I made an account and then chose tea flavors that complement each other. I chose tea because it reminds me of the natural. It's a way to ingest it.

http://www.adagio.com/signature_blend/blend.html?blend=62521

Monday, December 9, 2013

Painting II: Finished Works.

The first painting was of my friend Logan and his favorite Celtic deity, Cernunnos. But that isn't even entirely true because I also took inspiration from another deity, Herne. Both of these stag gods come from Northern Europe and are similar in the fact that they are both deer and that they both protect the forest.
Herne was a man who killed a stag and as punishment was turned into a white stag and made to protect the forest for the rest of eternity. His punishment being mortality and through that, he grows to love and respect nature. 
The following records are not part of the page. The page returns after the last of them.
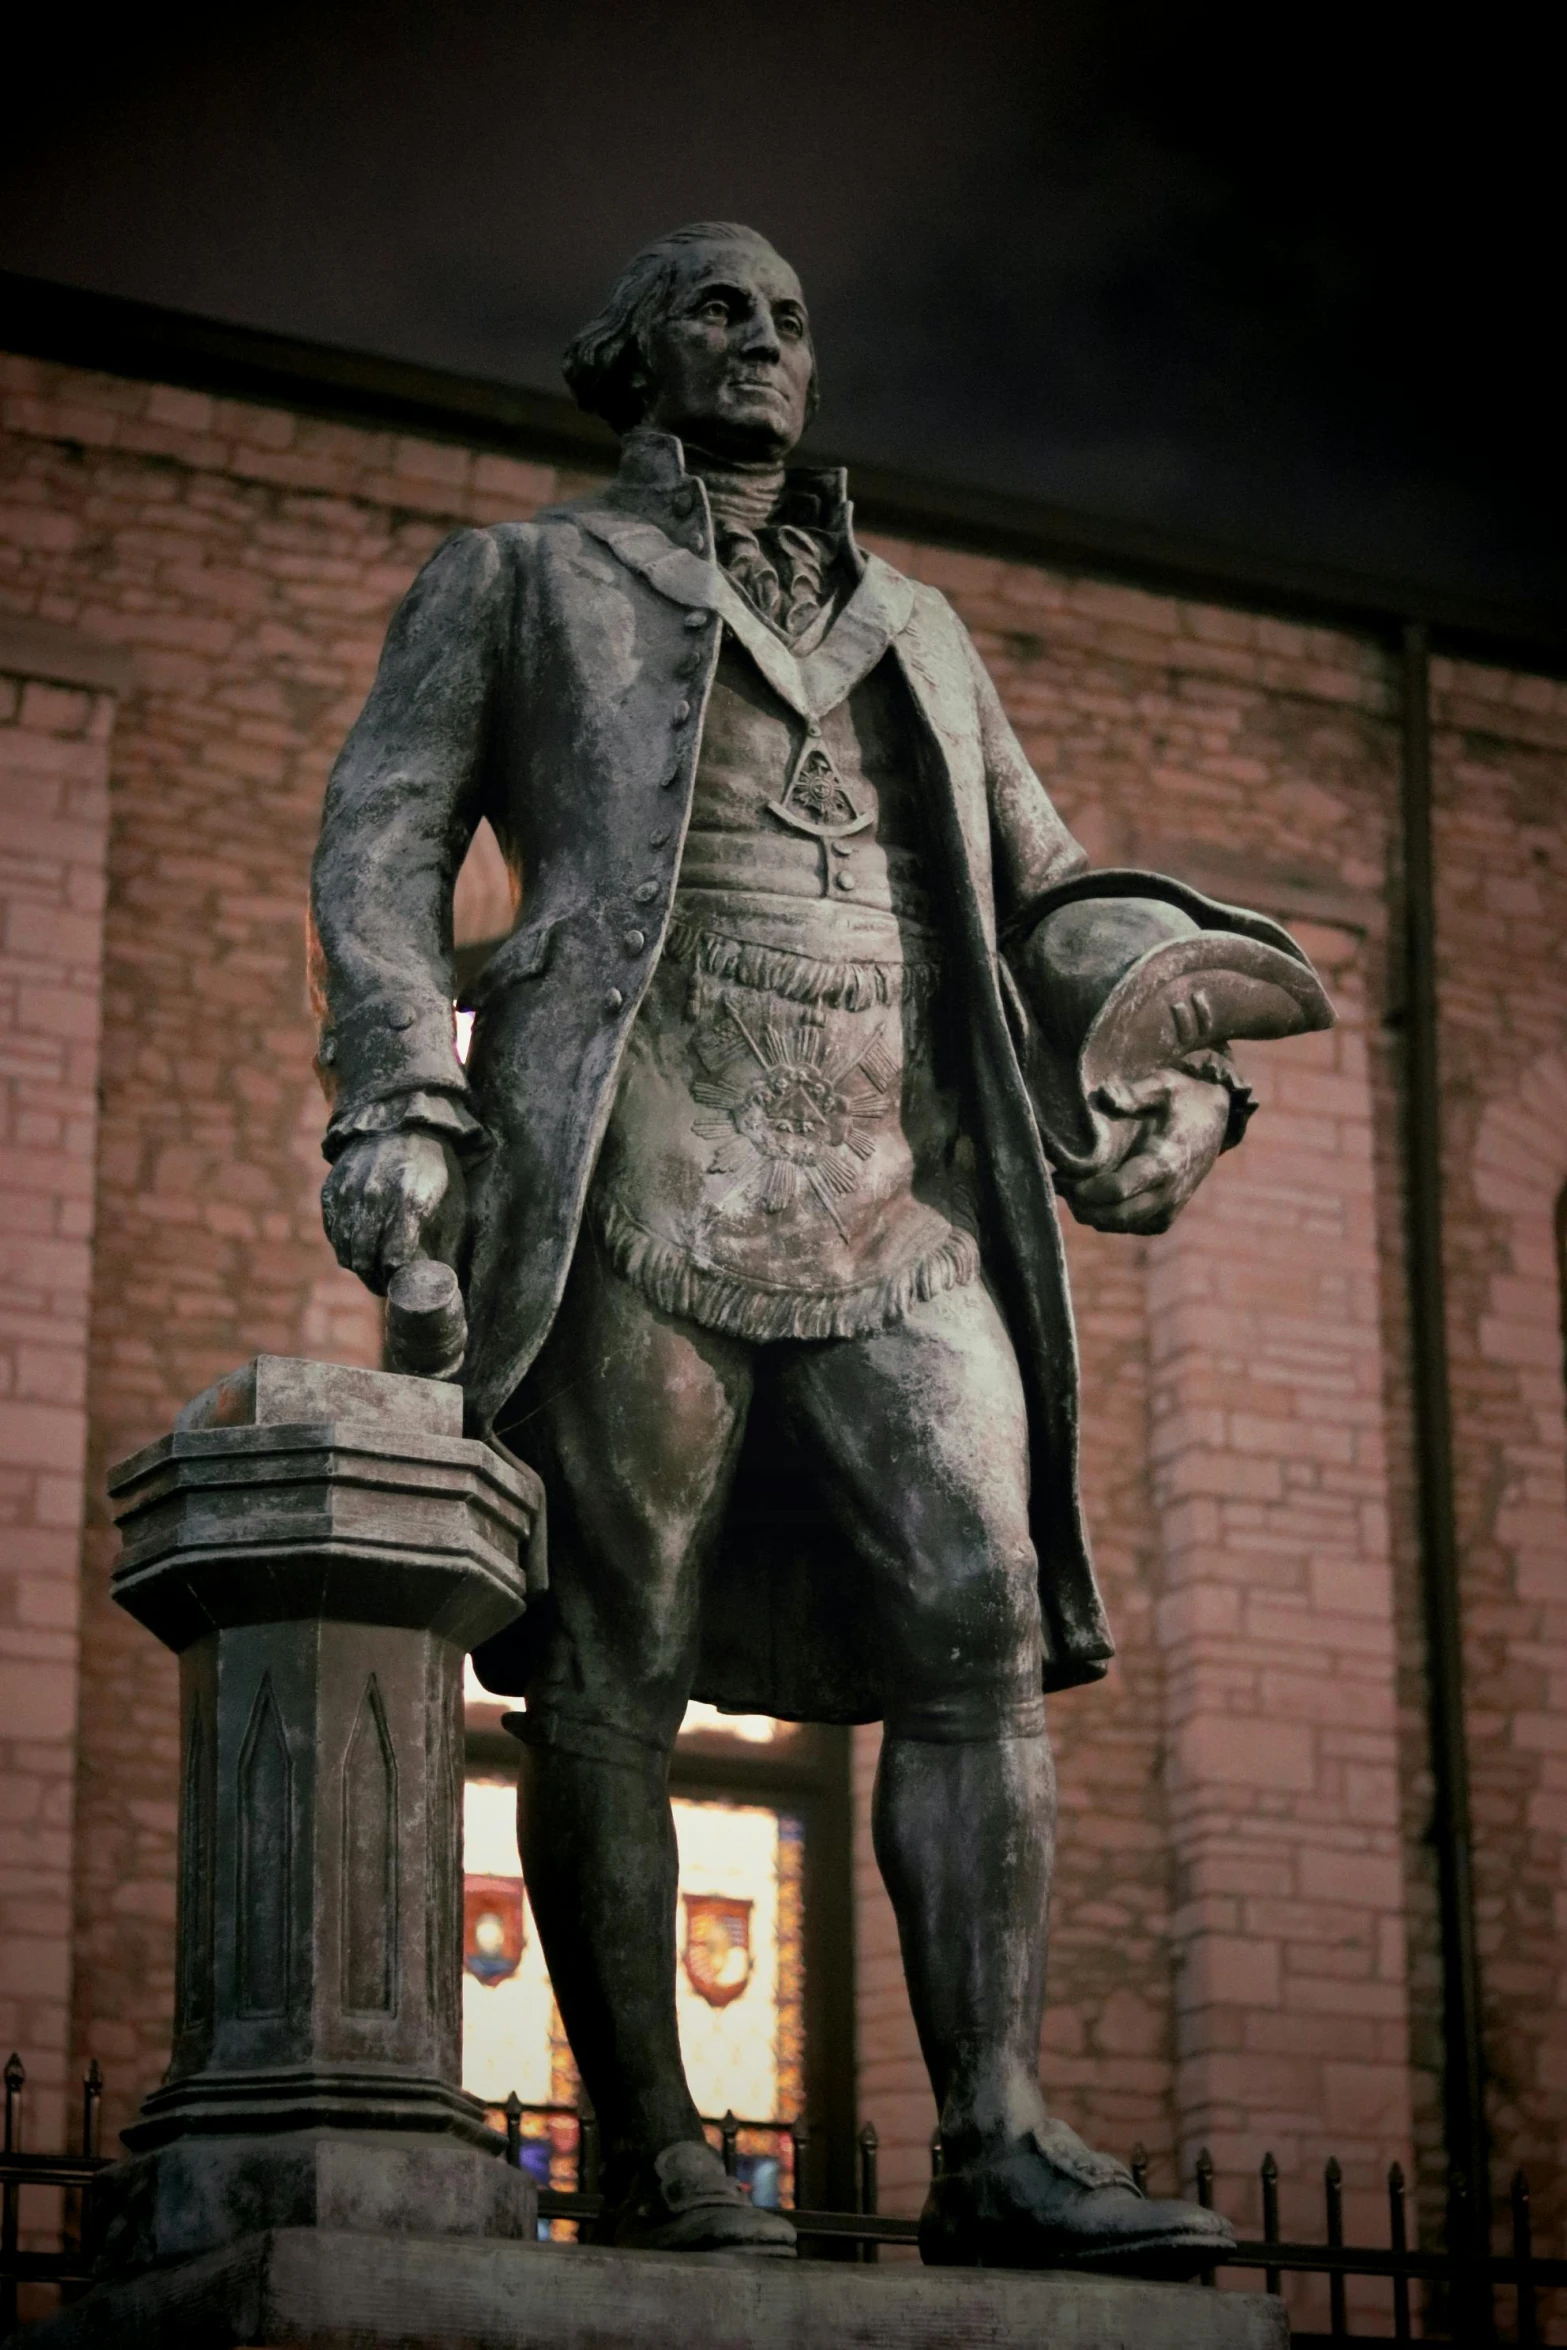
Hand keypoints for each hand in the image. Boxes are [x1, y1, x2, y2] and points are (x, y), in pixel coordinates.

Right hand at [321, 1131, 463, 1292]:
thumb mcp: (451, 1201)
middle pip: (366, 1260)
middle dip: (376, 1279)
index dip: (398, 1278)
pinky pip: (334, 1232)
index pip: (395, 1259)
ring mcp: (349, 1193)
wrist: (402, 1123)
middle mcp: (375, 1197)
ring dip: (359, 1266)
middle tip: (385, 1285)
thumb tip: (439, 1282)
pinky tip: (359, 1247)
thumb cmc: (435, 1168)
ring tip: (372, 1270)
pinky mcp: (332, 1190)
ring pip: (346, 1251)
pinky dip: (345, 1245)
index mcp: (411, 1201)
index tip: (403, 1284)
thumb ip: (443, 1241)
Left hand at [1057, 1070, 1230, 1234]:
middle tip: (1061, 1184)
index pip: (1119, 1189)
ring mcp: (1170, 1208)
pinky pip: (1130, 1226)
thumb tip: (1105, 1096)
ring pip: (1119, 1225)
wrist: (1216, 1120)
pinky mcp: (1166, 1216)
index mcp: (1166, 1162)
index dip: (1086, 1190)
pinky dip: (1108, 1217)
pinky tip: (1092, 1197)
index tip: (1063, 1177)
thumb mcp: (1164, 1084)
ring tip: (1070, 1188)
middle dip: (1083, 1205)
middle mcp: (1170, 1192)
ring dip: (1091, 1212)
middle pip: (1116, 1216)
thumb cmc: (1185, 1098)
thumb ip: (1134, 1092)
Cernunnos has inspired art in modern times. In the Studio Ghibli film, Princess Mononoke, the literal Forest Spirit is a deer with a man's face and horns with many more spikes than a normal stag would have. 
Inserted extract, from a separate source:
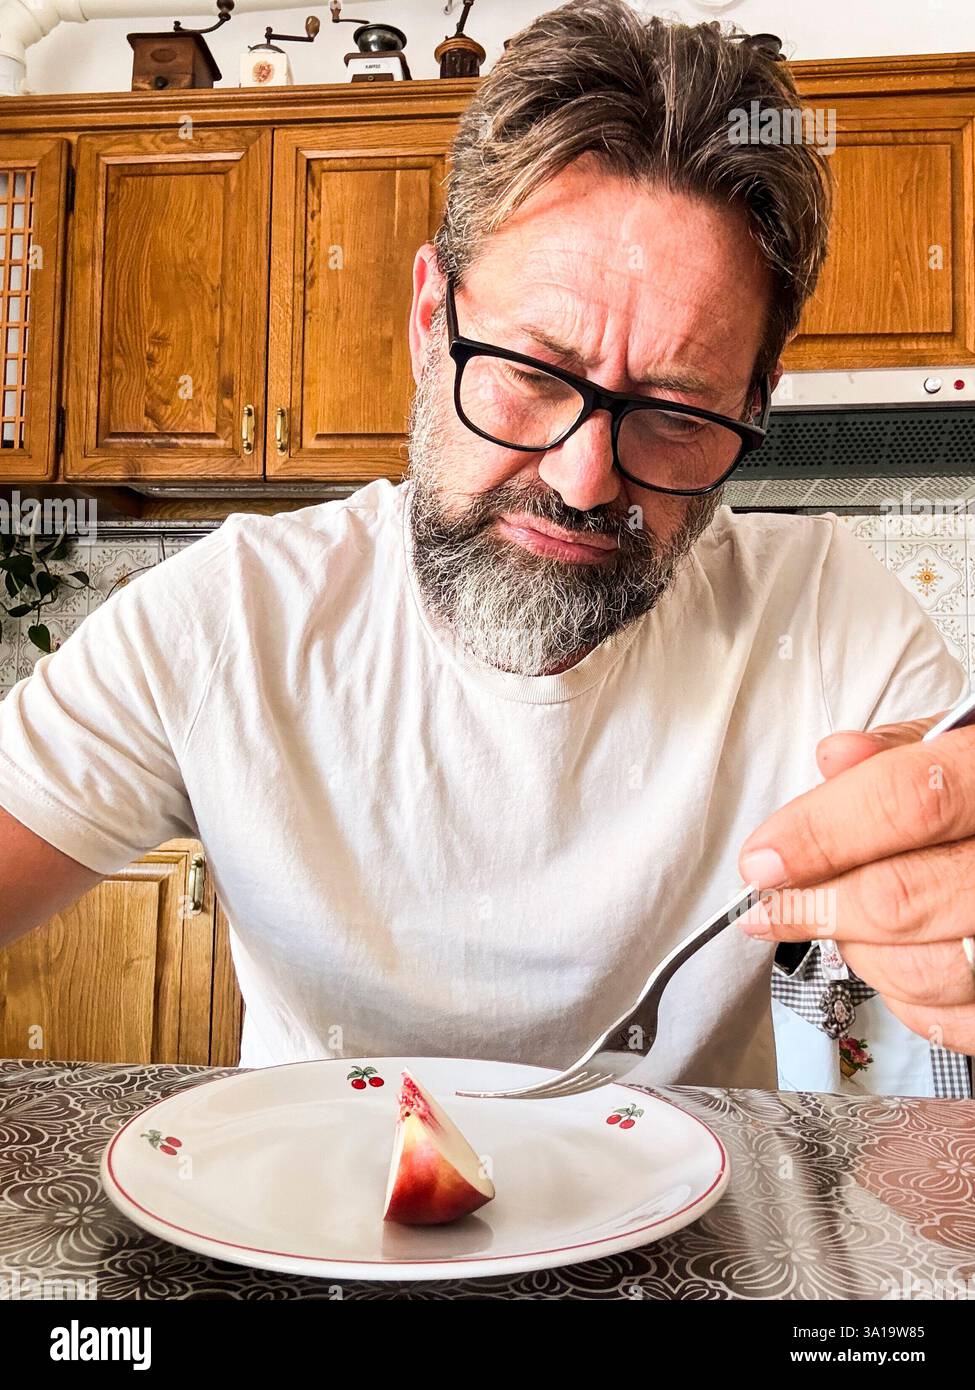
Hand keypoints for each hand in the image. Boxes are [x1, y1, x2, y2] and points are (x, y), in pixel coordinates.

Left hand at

The same imagery can be found in video games, the latest Pokemon game to be exact. Where the legendary for Pokemon X, Xerneas, is a stag with the same horn structure. 
Logan told me about both of these myths and where we see them today and that was how I was able to come up with the composition and color scheme. I wanted something that was cold and snowy and serene. Basically, I wanted to turn a human into a stag without actually painting a stag. I chose a photograph of my friend that made me think of something proud and powerful and then I put acorns in his hand to represent his connection with nature. He is holding seeds that will grow into trees as if he were about to plant them. I showed Logan his painting and he wants to put it on an alter he has for nature and that is probably the best place for it.

At this time, I was getting fed up with oil painting and decided to switch mediums. I had a kit of really cheap gouache from another class and chose that. It was way more challenging than I thought it would be. I made the illustration of my friend and her favorite deity, Ganesh. She sat me down and told me about his entire mythos which was way more interesting than I thought it would be.
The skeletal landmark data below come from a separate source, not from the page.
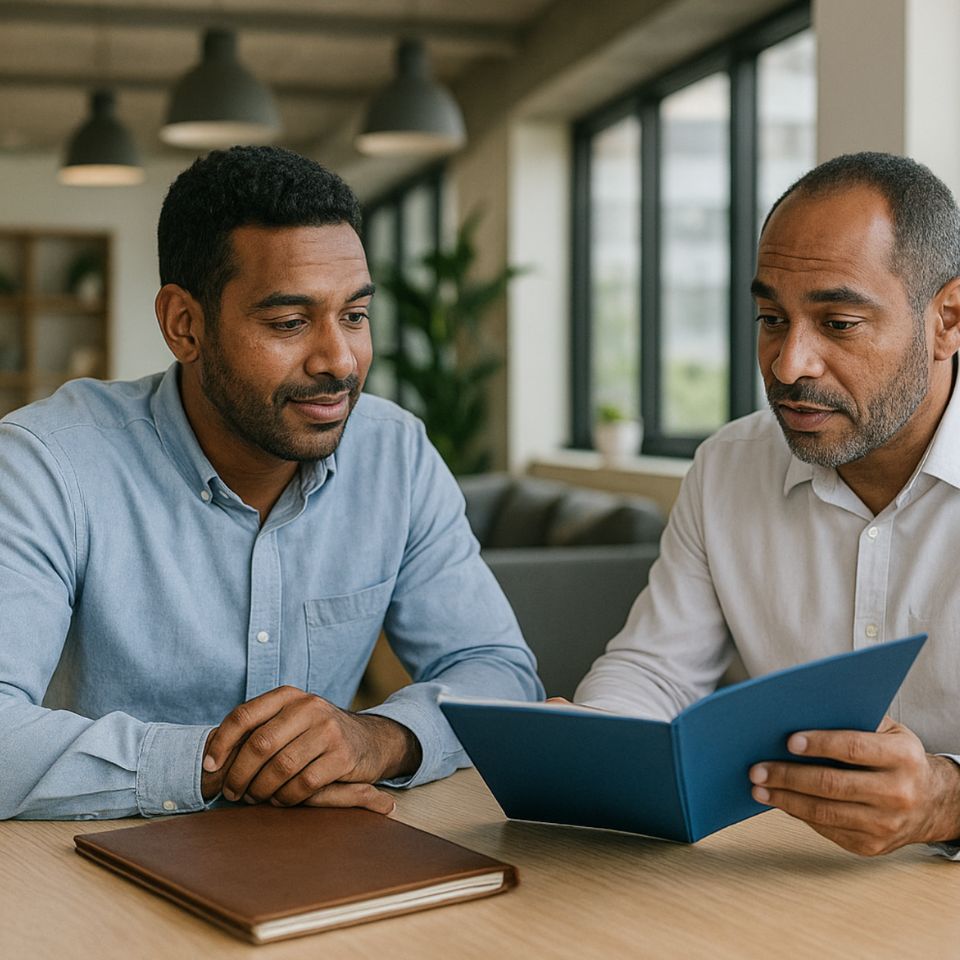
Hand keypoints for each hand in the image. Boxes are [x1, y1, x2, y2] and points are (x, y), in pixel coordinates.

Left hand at [201, 686, 421, 813]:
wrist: (368, 740)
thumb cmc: (315, 735)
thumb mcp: (290, 720)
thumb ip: (257, 729)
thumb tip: (210, 755)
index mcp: (288, 696)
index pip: (244, 715)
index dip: (221, 742)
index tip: (210, 766)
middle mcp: (309, 707)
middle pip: (260, 744)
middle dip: (239, 774)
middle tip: (232, 792)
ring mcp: (328, 729)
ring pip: (280, 767)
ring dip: (261, 790)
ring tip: (256, 798)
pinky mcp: (343, 755)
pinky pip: (303, 784)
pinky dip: (286, 797)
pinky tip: (282, 799)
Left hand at [749, 716, 959, 855]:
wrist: (933, 803)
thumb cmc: (899, 758)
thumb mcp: (889, 731)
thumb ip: (853, 720)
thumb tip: (802, 712)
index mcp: (902, 757)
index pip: (853, 749)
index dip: (819, 744)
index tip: (788, 741)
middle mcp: (897, 793)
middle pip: (832, 785)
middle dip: (789, 776)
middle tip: (757, 769)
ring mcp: (885, 825)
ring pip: (825, 812)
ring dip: (785, 799)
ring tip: (759, 788)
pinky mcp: (871, 846)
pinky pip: (827, 829)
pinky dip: (798, 814)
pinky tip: (780, 801)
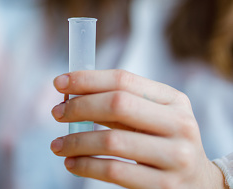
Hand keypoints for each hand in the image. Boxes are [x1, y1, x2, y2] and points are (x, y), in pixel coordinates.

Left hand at [51, 70, 225, 187]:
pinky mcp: (164, 187)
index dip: (88, 79)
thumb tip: (72, 93)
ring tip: (57, 144)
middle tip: (57, 113)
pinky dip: (87, 166)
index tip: (59, 83)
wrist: (200, 184)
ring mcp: (175, 157)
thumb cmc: (165, 141)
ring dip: (77, 141)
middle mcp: (179, 124)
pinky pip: (115, 172)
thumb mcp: (155, 116)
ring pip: (112, 141)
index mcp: (173, 99)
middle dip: (80, 107)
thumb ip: (122, 103)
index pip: (124, 80)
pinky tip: (72, 164)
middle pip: (118, 105)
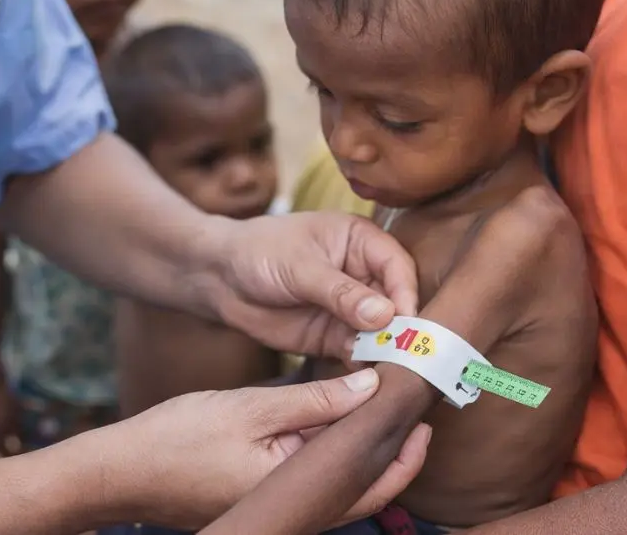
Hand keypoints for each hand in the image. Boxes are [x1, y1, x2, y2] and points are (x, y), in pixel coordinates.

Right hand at [99, 369, 430, 528]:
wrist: (120, 473)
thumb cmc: (176, 441)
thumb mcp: (250, 408)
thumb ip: (313, 400)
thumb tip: (369, 386)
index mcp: (296, 493)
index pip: (371, 480)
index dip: (403, 449)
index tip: (420, 411)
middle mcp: (292, 511)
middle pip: (362, 491)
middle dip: (392, 454)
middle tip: (412, 412)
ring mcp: (275, 510)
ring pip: (338, 488)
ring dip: (362, 454)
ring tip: (379, 412)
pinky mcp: (260, 502)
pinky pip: (310, 484)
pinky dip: (329, 457)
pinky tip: (331, 426)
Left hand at [200, 212, 418, 360]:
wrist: (220, 278)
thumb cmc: (259, 252)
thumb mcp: (299, 267)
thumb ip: (341, 291)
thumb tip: (385, 315)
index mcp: (362, 242)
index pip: (398, 268)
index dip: (405, 295)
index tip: (406, 324)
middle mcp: (365, 276)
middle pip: (398, 305)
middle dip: (401, 332)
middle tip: (406, 358)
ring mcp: (352, 310)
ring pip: (382, 334)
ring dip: (385, 354)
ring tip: (388, 375)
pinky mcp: (336, 338)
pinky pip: (359, 355)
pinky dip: (364, 369)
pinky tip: (367, 383)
Ganesh was originally the son of Shiva and Parvati. Shiva didn't recognize him and cut Ganesh's head off in anger. His head was then replaced with an elephant head and he became the god that removes obstacles, the patron god of the arts and sciences. Because of this, I drew Ganesh holding my friend's head. She has transformed into this god in the same way he was transformed into the god he became.

The iconography I used is a majority of the ones he is usually depicted with-- an axe, a trident, a mouse, his grand throne, a lotus flower, the om markings on his face and down his trunk, his original head, and his jeweled crown. All of these things hold significances to either what he does or what he represents. The only major thing I left out was the snake which represents death and rebirth. Honestly, I just couldn't choose a place to put the snake. But I have everything else there. I even placed stars on the back of the throne and in his stomach to represent the universes he creates. It is said the reason why his stomach is so large is because it holds every possible universe ever in it.

Ganesh is basically the best god ever created, in my opinion.
I also found out that Hindu Sutras were painting with gouache. My choice of using that to paint this was completely on a whim and also a pleasant additive to the final piece. 

The last painting I did I actually started before I began painting the Ganesh. Gouache was more difficult than I remember it being and I was scared I was going to ruin my illustration, so I started a self portrait that turned into a type of fake deity as well. The color choices I made were more because I love that teal with that salmon pink. I've made a bunch of paintings with those two colors. It's become basically subconscious to use them when I paint. 

I am also a fan of surrealism and I was able to show that in this painting. 
Basically, until this semester, I have had trouble drawing people and having them be recognizable. I was able to get over that little bump and now I can change what my portraits look like by other means and be happy with the outcome.